» EXERCISE OBJECTIVE:
Among the entries below, tally the lines that include "counter", and give the number alone.
########################################
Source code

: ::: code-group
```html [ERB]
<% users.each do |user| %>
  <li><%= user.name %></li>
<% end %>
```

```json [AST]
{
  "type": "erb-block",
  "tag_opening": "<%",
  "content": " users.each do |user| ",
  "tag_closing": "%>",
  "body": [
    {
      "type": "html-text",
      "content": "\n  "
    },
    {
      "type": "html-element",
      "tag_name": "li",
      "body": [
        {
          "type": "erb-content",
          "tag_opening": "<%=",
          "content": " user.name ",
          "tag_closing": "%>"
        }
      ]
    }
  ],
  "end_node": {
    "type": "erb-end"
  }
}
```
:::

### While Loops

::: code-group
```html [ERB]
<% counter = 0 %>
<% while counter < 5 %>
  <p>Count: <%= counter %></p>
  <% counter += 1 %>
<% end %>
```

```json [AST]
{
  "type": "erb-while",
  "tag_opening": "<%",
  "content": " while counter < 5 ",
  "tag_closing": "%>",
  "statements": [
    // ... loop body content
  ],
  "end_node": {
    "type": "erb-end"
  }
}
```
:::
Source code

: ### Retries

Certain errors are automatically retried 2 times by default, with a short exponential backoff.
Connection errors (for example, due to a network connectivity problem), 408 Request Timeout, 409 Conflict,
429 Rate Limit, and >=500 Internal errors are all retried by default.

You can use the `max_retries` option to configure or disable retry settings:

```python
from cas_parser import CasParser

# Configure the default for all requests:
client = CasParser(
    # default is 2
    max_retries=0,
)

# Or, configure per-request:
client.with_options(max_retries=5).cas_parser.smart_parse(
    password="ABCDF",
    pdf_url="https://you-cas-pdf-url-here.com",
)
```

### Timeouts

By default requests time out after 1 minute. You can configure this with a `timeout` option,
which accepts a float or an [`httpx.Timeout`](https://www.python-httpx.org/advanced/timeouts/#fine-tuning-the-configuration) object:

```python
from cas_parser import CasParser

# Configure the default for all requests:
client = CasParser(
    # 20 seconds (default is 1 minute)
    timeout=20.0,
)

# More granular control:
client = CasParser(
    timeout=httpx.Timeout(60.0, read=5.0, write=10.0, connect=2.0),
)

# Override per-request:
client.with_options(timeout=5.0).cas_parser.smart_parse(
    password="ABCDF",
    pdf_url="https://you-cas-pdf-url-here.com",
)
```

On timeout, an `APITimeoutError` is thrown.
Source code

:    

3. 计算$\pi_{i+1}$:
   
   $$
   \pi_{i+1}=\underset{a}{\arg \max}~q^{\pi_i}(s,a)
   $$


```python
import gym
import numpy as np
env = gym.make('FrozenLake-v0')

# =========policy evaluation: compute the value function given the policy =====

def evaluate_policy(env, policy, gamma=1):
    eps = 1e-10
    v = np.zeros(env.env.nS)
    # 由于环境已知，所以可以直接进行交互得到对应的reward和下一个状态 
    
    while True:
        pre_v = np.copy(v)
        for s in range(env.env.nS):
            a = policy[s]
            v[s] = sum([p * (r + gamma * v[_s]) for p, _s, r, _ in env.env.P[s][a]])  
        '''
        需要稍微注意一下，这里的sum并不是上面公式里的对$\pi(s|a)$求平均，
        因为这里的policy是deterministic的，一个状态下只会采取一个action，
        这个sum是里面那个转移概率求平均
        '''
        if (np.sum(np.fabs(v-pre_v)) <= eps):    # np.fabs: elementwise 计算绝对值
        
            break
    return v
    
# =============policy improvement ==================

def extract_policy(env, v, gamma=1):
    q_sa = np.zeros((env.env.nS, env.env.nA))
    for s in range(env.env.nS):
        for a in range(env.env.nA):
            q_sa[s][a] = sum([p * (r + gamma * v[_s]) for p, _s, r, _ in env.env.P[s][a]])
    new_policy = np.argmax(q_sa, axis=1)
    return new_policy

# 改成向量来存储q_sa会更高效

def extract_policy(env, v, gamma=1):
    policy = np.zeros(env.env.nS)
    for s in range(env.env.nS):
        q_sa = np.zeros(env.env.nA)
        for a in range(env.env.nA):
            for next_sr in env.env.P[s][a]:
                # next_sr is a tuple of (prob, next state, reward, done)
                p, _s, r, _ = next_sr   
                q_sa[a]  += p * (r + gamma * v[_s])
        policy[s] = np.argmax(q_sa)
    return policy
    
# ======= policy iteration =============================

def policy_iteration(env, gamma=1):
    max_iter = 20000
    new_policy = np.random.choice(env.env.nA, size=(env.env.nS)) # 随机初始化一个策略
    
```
########################################
» RESPONSE:
5